* BEGIN ARTICLE *

Here is a book for you:

Hermann Wax: Etymologie des Schwäbischen. Geschichte von mehr als 6000 schwäbischen Wörtern. 3. erweiterte Auflage. Tübingen 2007. ISBN 3-9809955-1-8. 599 Seiten.

Generally: Swabian is predominantly a spoken language. As it is, accordingly, not standardized, any information about meaning and pronunciation of words relates to a certain place and certain time. Experts of Swabian are often able to locate a speaker of Swabian down to an individual village (as long as they have lived in that village more or less their entire live and haven't contaminated their language by living elsewhere). For example in the village where my Swabian ancestors had their farm, nobody would ever use the word Girgele or Gergele, or at least I have never heard it even during extended stays there. For me that sounds rather like a Swabianisation of the actual standard German word Gurgel. But then: what do I know about dialects in other villages? Perhaps they use that somewhere north of the Schwäbische Alb mountains (i.e. where dragons live)?

* END ARTICLE *
* BEGIN GIVEN INFORMATION *

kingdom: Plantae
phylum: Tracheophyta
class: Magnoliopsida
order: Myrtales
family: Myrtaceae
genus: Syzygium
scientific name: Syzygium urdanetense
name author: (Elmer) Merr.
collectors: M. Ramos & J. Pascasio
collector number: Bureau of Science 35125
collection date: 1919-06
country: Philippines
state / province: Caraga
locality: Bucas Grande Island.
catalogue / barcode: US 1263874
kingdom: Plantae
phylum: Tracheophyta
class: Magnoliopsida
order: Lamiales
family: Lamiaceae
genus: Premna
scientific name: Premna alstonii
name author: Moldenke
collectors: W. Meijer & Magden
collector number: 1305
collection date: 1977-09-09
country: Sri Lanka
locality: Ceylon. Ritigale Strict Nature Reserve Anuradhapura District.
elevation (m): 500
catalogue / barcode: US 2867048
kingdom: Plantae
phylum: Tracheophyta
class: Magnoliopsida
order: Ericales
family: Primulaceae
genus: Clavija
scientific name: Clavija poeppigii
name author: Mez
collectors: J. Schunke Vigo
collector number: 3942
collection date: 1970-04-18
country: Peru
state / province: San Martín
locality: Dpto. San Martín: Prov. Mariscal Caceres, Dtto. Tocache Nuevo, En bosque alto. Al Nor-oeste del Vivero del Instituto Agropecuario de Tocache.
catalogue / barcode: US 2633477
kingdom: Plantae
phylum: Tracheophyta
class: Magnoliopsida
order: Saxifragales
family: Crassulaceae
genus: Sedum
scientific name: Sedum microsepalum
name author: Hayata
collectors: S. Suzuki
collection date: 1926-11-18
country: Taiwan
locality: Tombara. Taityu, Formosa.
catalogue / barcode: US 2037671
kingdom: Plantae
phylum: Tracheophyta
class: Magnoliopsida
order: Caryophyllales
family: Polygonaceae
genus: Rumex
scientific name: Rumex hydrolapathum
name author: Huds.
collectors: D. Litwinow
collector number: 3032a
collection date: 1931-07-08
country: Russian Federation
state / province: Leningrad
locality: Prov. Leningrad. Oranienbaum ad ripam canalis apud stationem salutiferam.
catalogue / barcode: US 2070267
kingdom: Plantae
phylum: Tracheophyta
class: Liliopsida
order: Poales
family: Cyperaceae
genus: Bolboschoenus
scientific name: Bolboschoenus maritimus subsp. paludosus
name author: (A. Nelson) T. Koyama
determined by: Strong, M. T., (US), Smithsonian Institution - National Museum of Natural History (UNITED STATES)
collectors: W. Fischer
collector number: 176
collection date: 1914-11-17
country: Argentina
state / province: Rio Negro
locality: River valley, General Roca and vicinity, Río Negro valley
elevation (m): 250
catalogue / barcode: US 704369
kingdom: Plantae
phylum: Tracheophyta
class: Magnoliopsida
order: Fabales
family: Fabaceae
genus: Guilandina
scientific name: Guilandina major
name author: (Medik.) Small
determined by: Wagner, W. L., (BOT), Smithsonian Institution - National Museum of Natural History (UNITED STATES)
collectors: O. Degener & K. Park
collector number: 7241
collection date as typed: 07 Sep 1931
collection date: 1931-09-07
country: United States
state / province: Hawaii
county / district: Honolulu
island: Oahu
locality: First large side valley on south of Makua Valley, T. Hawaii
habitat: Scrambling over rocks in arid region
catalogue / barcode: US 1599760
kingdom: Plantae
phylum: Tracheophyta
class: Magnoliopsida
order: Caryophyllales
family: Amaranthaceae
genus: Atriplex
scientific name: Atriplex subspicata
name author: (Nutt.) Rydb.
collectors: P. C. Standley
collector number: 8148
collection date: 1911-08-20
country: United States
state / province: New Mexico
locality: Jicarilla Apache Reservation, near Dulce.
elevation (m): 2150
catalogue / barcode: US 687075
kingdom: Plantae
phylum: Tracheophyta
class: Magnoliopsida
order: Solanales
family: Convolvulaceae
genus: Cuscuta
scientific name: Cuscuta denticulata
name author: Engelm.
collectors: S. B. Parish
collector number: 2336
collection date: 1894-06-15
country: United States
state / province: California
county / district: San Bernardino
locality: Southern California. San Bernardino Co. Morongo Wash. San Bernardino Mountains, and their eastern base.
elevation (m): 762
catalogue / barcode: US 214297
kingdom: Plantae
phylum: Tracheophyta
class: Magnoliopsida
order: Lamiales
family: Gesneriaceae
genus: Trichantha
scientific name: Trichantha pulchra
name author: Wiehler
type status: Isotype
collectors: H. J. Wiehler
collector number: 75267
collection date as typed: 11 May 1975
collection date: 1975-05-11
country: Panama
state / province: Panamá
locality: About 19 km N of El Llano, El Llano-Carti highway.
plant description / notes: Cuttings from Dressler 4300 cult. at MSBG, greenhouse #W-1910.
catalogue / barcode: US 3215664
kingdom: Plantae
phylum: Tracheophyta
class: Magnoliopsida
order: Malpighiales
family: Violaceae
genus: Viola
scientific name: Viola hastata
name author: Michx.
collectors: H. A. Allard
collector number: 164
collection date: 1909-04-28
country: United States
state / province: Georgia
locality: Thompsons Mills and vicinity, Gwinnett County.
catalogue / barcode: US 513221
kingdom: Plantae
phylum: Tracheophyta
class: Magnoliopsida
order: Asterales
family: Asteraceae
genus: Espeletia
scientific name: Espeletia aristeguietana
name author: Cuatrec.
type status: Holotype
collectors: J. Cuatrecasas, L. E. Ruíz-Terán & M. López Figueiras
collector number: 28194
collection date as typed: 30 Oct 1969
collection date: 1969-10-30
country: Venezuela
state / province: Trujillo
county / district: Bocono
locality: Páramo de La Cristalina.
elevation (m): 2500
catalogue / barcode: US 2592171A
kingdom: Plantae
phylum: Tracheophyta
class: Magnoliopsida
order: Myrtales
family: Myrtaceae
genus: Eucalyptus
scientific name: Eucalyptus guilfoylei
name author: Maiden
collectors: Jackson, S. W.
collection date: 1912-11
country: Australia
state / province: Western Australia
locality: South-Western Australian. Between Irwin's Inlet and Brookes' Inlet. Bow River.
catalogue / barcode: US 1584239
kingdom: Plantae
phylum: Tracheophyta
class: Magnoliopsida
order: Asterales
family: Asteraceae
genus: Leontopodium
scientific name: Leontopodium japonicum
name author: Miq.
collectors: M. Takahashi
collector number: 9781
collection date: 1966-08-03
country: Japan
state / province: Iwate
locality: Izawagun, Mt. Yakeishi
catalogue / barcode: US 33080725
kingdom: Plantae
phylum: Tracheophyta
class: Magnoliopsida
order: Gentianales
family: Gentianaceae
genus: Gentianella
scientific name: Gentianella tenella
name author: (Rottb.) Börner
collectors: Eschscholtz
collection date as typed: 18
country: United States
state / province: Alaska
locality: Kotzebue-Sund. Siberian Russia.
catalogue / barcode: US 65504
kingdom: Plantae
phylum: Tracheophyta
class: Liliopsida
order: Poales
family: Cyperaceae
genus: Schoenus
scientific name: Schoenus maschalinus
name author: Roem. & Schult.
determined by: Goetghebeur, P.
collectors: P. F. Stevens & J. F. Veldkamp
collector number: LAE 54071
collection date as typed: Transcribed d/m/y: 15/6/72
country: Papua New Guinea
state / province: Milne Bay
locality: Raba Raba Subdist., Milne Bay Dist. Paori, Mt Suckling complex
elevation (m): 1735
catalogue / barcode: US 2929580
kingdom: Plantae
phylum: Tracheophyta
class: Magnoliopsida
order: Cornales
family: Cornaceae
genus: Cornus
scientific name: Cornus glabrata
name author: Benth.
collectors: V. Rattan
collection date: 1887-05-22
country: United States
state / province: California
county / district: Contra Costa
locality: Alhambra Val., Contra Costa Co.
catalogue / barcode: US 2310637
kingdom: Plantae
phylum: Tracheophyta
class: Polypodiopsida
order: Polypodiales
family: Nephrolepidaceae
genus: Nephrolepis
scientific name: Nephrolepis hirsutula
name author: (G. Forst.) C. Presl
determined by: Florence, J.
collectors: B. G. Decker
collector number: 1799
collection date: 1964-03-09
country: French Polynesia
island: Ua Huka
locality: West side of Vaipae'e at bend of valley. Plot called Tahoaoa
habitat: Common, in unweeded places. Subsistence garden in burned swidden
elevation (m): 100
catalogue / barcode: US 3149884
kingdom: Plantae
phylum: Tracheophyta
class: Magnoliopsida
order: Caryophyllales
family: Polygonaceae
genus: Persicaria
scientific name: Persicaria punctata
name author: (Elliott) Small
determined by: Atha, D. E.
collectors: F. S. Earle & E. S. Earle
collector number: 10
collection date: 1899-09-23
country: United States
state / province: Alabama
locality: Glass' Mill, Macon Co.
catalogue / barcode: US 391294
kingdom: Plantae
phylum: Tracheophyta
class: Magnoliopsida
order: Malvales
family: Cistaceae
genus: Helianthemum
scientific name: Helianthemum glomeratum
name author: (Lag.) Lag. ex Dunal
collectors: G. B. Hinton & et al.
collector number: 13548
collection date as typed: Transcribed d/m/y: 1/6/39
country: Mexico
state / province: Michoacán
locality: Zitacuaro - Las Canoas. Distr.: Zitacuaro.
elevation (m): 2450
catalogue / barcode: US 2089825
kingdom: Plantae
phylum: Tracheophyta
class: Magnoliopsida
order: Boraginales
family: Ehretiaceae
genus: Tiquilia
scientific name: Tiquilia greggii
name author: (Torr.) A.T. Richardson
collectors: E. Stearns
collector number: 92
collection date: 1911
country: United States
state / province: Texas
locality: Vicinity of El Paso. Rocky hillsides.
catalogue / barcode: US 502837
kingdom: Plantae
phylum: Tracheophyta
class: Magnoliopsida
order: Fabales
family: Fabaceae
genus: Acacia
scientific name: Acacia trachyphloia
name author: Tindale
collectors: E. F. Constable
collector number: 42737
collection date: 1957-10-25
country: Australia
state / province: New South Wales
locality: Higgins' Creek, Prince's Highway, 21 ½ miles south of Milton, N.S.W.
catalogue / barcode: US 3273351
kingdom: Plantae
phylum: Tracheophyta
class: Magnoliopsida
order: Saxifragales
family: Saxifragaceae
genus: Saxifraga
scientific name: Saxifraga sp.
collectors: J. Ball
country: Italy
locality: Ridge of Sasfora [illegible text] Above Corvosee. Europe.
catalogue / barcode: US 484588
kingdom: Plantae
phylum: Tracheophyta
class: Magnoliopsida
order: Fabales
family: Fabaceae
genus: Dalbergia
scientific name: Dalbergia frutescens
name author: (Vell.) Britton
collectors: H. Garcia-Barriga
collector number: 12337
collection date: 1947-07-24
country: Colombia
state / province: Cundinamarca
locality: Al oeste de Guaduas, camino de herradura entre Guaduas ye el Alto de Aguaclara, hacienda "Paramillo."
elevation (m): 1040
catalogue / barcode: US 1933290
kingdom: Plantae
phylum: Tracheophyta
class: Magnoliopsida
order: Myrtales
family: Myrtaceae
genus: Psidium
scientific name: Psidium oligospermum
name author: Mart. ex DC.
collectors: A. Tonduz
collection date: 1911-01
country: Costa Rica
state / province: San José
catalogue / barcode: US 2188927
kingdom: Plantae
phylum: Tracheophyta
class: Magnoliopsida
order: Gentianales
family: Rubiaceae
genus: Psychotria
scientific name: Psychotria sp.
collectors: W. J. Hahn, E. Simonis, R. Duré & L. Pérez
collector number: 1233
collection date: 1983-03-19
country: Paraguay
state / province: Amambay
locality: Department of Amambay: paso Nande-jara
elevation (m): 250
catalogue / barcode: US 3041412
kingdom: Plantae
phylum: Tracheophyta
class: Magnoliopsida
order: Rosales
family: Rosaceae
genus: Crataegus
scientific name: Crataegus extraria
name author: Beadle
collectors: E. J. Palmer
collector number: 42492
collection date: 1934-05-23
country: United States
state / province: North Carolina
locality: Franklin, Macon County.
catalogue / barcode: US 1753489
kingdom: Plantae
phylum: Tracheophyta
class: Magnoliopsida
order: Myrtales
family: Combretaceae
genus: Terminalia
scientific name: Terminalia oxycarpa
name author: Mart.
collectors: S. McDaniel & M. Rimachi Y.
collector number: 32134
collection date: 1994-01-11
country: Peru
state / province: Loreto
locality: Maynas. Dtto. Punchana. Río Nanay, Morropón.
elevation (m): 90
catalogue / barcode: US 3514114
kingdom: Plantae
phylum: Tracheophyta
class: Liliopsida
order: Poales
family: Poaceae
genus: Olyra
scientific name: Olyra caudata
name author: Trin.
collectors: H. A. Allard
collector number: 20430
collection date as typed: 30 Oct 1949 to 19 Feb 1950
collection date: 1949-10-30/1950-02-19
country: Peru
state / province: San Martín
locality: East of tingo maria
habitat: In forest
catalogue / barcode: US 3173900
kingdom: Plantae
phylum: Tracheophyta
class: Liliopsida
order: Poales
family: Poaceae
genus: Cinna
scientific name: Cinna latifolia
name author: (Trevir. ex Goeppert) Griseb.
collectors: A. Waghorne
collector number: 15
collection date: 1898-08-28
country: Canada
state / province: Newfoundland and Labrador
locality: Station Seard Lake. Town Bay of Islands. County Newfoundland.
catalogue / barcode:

* END GIVEN INFORMATION *

▶ **TASK DIRECTIONS**
Set down the part of the note on Swabian starting at "Here is a book" and ending at "3-9809955-1-8. 599 Seiten.".

▶ **SOLUTION**
Here is a book for you:

Hermann Wax: Etymologie des Schwäbischen. Geschichte von mehr als 6000 schwäbischen Wörtern. 3. erweiterte Auflage. Tübingen 2007. ISBN 3-9809955-1-8. 599 Seiten.